O crescimento da Colossal Biosciences é apoiado por uma recente ampliação de capital de US$ 120 milhões, o que coloca a avaliação da empresa em US$ 10,2 bilhões.
Entre os investidores destacam-se Tom Brady, Paris Hilton, Tiger Woods e o cineasta Peter Jackson, que apoia a restauração do moa, outra ave extinta.
A Colossal Biosciences promove a desextinção de espécies como o dodô, o mamute-lanudo e o lobo-terrível
Além do dodô, a Colossal trabalha na reintrodução de mamutes-lanudos e lobos-terríveis, e relatou o nascimento de filhotes de lobo-terrível geneticamente modificados.
Perspetivas sobre o impacto social e científico
Referindo-se ao impacto social e científico desses projetos, Lamm destacou que o trabalho da Colossal deve ser complementado com outras estratégias de conservação e ressaltou que os avanços podem inspirar a sociedade sobre o potencial da ciência.
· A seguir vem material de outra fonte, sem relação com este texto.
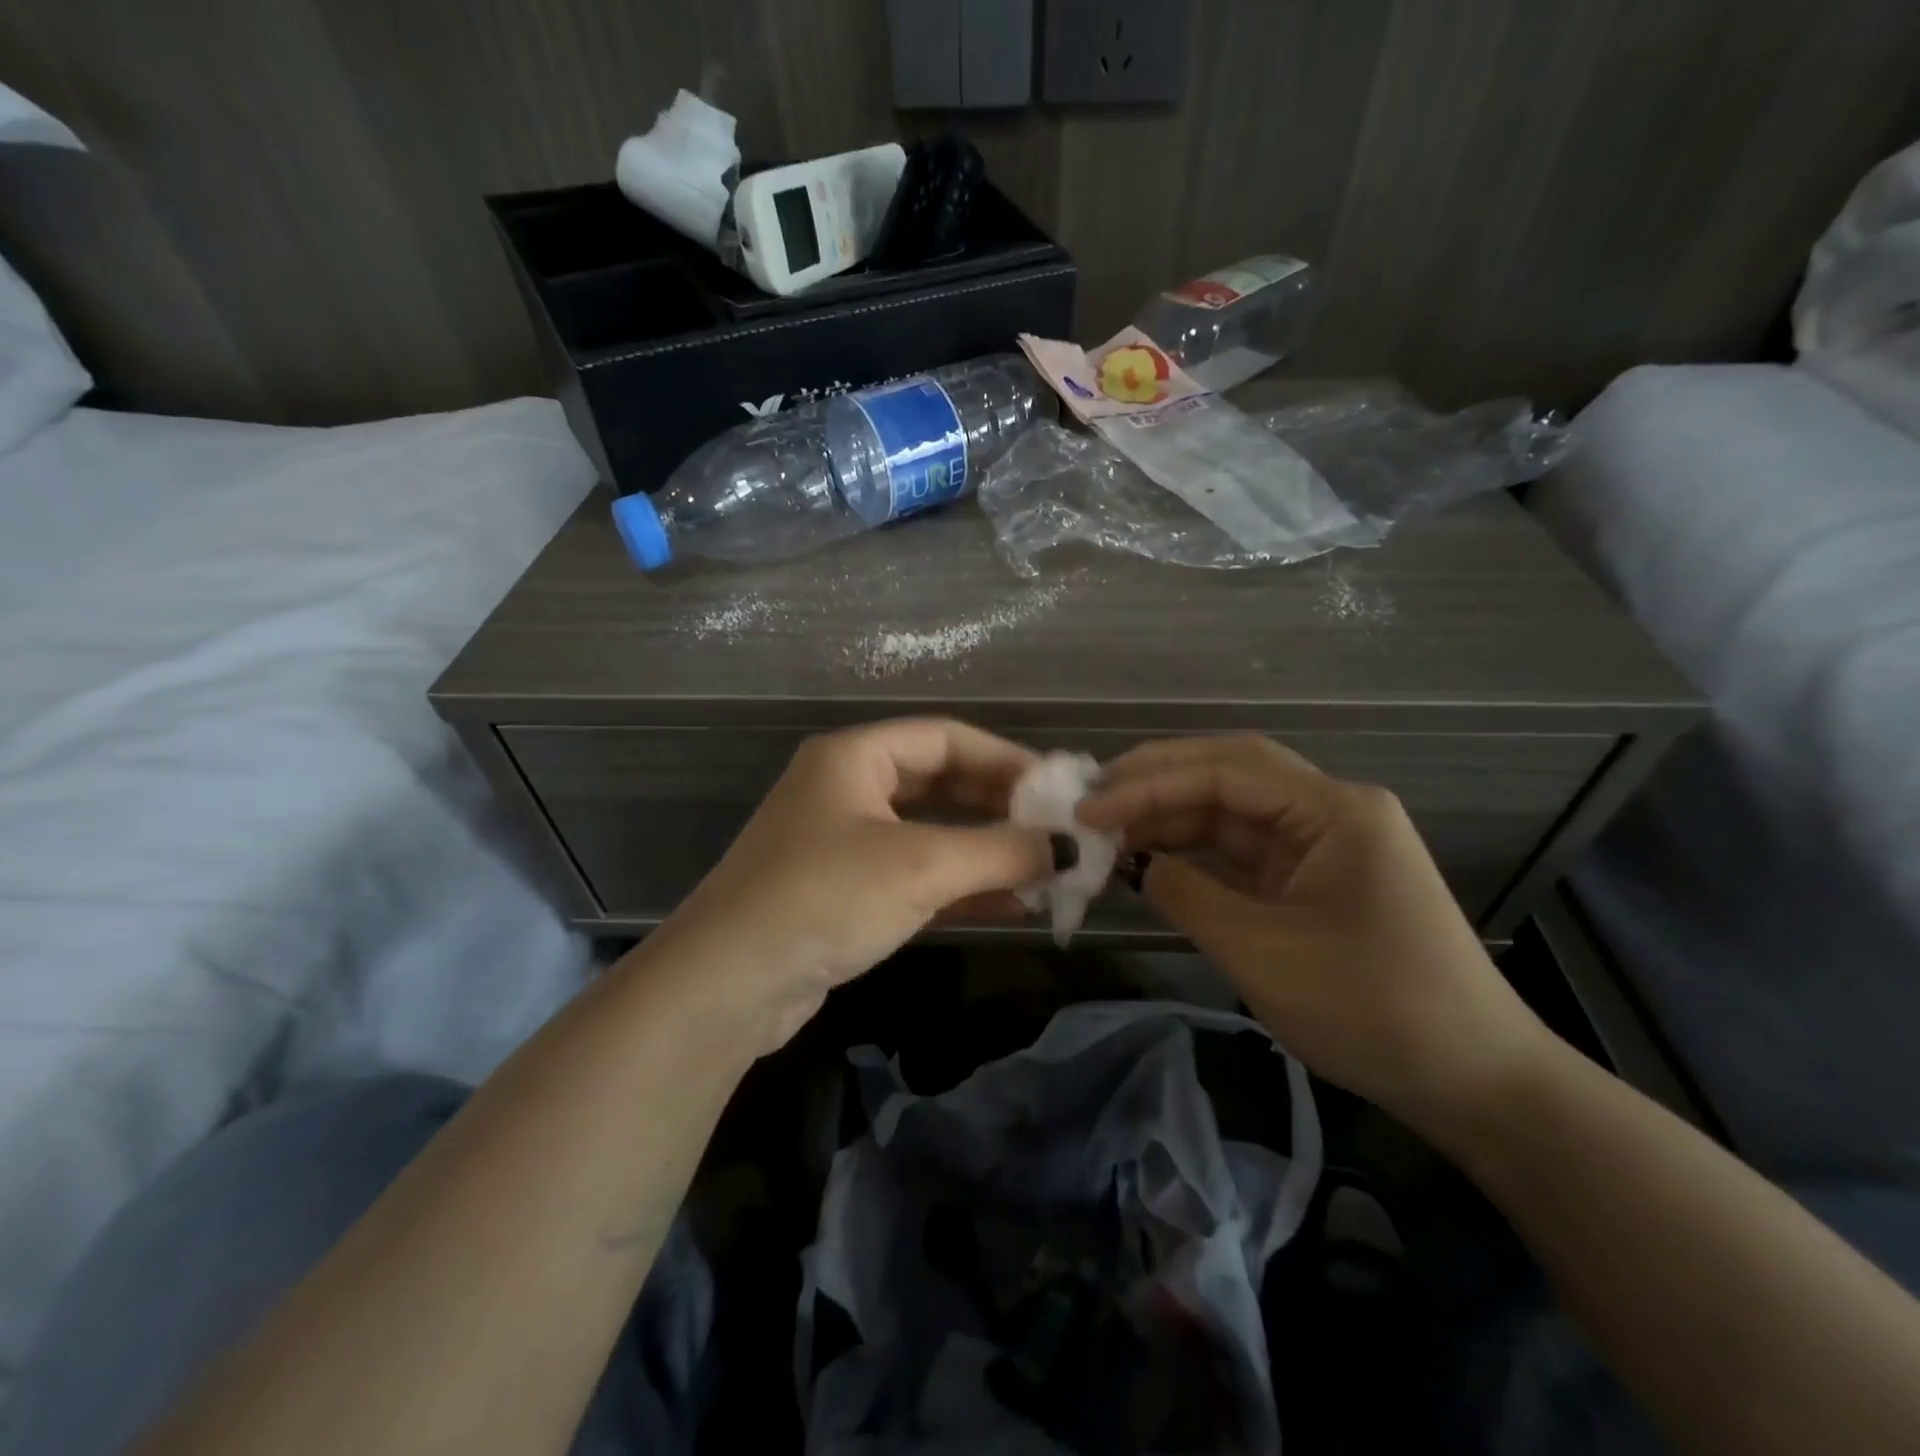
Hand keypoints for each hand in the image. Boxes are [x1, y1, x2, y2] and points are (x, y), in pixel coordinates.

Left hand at [647, 718, 1060, 1051]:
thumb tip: (1069, 847)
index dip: (1007, 760)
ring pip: (931, 834)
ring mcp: (844, 842)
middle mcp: (848, 789)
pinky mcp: (845, 892)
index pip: (947, 737)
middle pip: (942, 784)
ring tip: (1045, 871)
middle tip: (1057, 833)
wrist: (727, 987)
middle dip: (1001, 809)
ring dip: (986, 852)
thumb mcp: (921, 867)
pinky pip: (916, 876)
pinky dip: (961, 887)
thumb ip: (1001, 851)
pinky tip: (1011, 905)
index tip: (1059, 790)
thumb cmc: (825, 898)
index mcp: (855, 757)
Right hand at [1076, 734, 1555, 1130]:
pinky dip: (1194, 853)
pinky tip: (1150, 858)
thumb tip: (1131, 863)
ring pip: (1232, 811)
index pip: (1226, 771)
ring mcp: (1322, 844)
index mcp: (1334, 810)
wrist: (1474, 1083)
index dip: (1150, 784)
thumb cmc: (1373, 1010)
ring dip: (1171, 817)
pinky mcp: (1313, 879)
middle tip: (1091, 801)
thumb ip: (1188, 896)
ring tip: (1108, 829)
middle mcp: (1330, 810)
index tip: (1090, 810)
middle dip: (1157, 783)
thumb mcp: (1263, 952)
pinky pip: (1242, 850)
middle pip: (1229, 775)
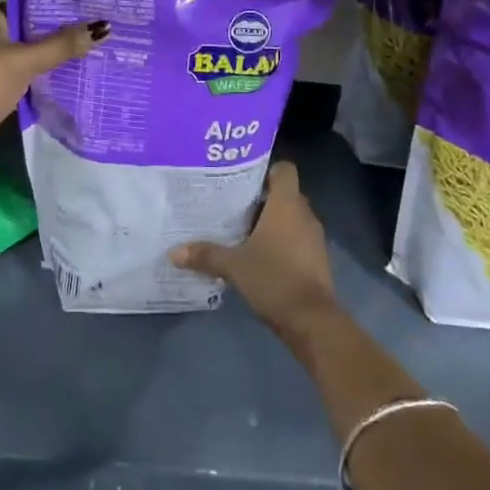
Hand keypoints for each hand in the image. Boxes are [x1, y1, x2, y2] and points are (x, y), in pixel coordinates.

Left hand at [0, 6, 104, 171]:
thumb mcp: (26, 61)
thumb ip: (62, 45)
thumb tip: (104, 26)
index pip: (23, 7)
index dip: (53, 12)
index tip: (85, 16)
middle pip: (22, 33)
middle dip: (52, 40)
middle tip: (90, 39)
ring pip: (18, 59)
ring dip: (43, 63)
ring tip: (84, 60)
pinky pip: (13, 80)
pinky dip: (32, 82)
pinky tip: (59, 85)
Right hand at [171, 162, 338, 344]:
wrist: (312, 320)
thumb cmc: (274, 278)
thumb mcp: (233, 266)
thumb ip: (205, 254)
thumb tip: (173, 252)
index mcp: (287, 204)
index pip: (284, 170)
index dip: (266, 169)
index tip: (242, 177)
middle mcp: (304, 214)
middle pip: (284, 194)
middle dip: (260, 197)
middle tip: (230, 202)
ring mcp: (313, 237)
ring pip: (290, 217)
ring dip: (270, 221)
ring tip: (239, 228)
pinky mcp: (316, 259)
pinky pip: (296, 238)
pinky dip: (280, 241)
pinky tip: (256, 253)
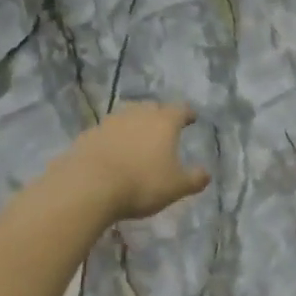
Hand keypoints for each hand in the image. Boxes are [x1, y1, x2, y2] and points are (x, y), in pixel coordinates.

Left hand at [63, 102, 210, 221]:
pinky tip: (112, 151)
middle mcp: (138, 114)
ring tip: (137, 138)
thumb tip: (206, 173)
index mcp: (164, 122)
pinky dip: (113, 138)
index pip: (181, 110)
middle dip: (160, 115)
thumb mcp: (176, 187)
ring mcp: (110, 122)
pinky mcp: (89, 134)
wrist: (89, 185)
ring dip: (134, 124)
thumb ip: (194, 178)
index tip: (192, 118)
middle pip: (152, 107)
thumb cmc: (141, 183)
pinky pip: (107, 132)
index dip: (188, 114)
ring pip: (127, 116)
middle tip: (163, 127)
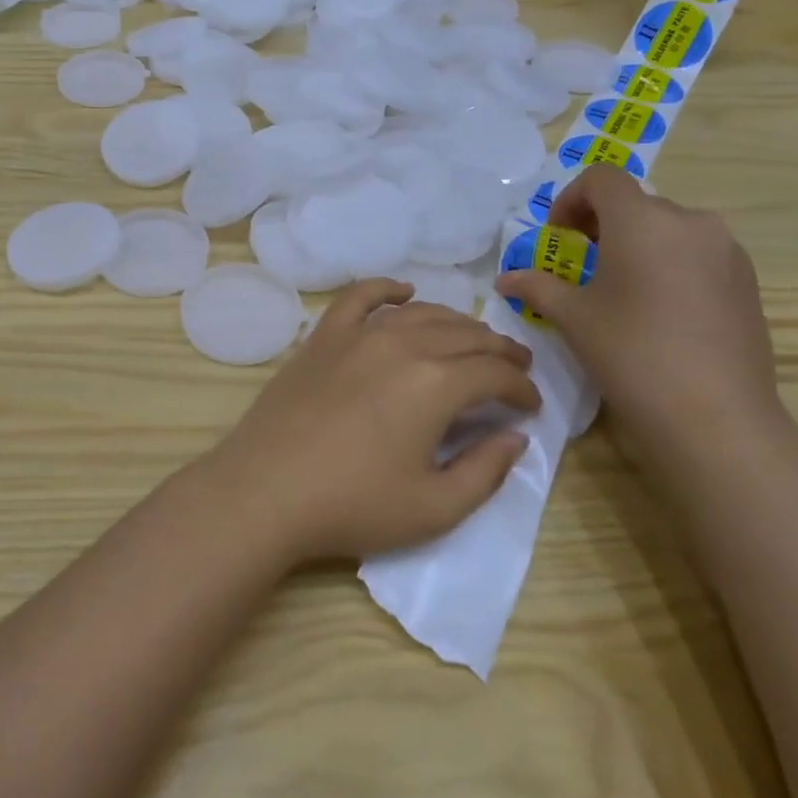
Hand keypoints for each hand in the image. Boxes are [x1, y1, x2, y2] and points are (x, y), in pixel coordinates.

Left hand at [204, 279, 541, 563]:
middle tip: (513, 368)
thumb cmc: (352, 505)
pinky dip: (387, 289)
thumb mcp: (434, 508)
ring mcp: (358, 335)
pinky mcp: (323, 336)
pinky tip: (404, 292)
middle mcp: (401, 345)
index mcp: (435, 384)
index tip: (531, 407)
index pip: (494, 375)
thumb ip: (485, 472)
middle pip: (464, 336)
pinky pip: (360, 297)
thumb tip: (515, 438)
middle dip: (498, 351)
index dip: (521, 389)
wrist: (265, 491)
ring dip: (456, 323)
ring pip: (420, 314)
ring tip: (473, 338)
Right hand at [495, 166, 785, 463]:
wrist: (714, 415)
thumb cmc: (631, 353)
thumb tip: (506, 279)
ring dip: (638, 242)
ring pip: (669, 227)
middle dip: (603, 224)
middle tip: (582, 262)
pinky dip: (670, 262)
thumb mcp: (573, 318)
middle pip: (636, 202)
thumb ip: (537, 287)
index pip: (601, 179)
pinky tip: (659, 308)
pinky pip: (698, 252)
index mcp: (642, 220)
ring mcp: (726, 249)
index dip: (571, 199)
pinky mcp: (748, 279)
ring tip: (621, 287)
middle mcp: (690, 221)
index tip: (559, 236)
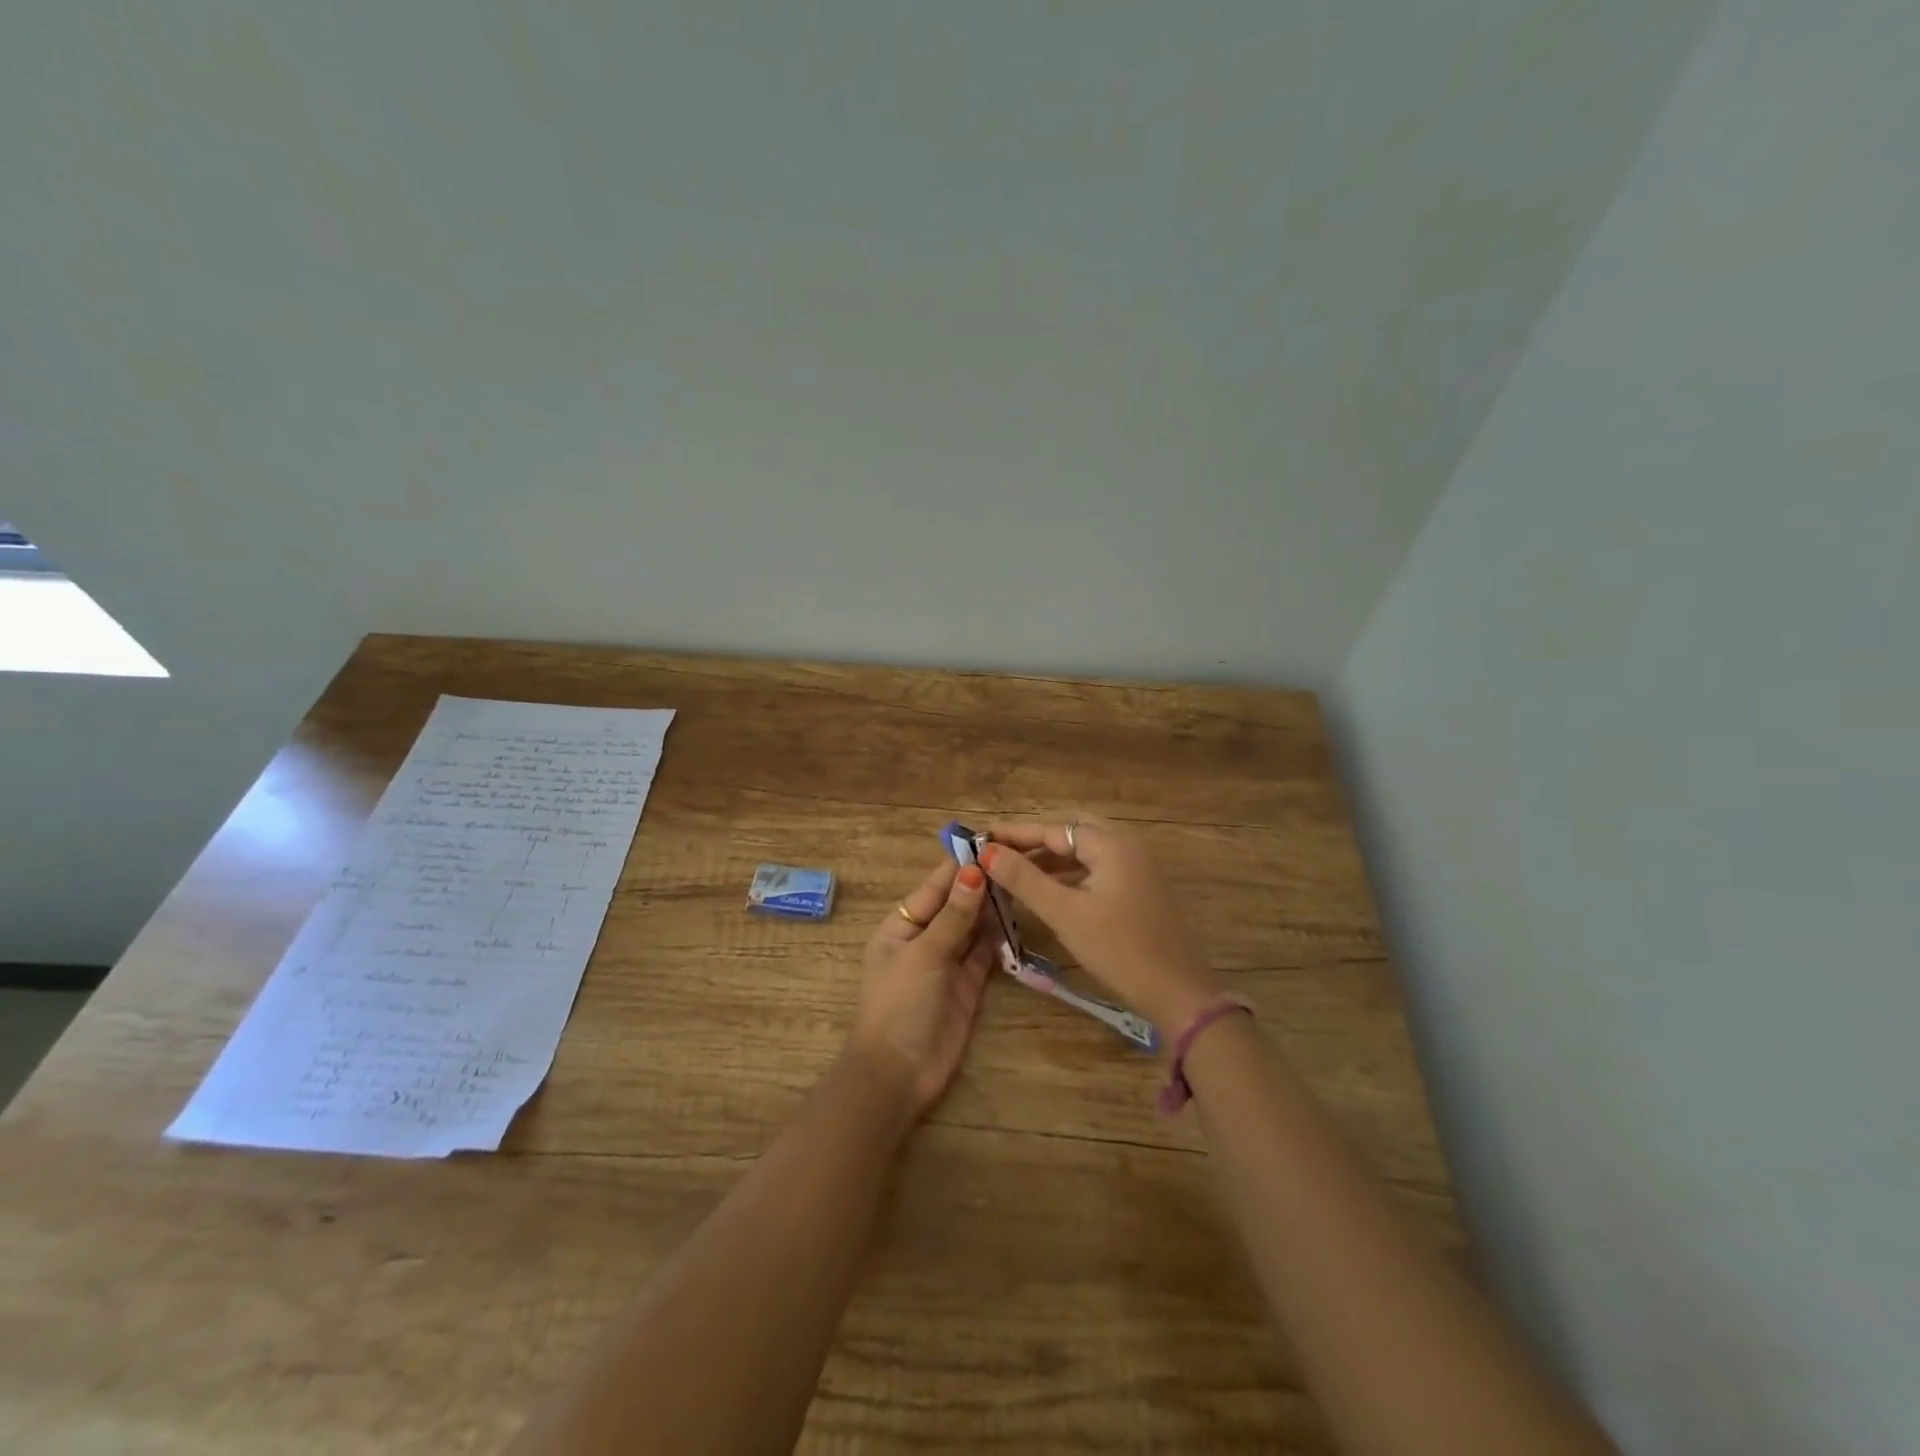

“O lobo terrível é um feito monumental da engenharia genómica que nunca antes havia sido alcançado, nem em laboratórios académicos nem em empresas. É literalmente um momento comparável ao da ovelha Dolly”, afirmou Lamm ao The Guardian.
O ritmo atual de extinção é centenas de vezes mais rápido do que o histórico devido à atividade humana
Em relação à controvérsia sobre a autenticidade dos novos dodôs, ele minimizou as críticas: “Haverá quem diga que não gosta deles ou que não os chamará de dodôs. Isso não nos preocupa. Quanto mais debate houver sobre como chamá-los, mais atenção o projeto receberá”.
Enquanto a ciência e a ética discutem o reaparecimento de espécies extintas, a Colossal Biosciences segue em frente, convencida de que, além do nome, esses novos seres já marcam um ponto de inflexão na história da extinção.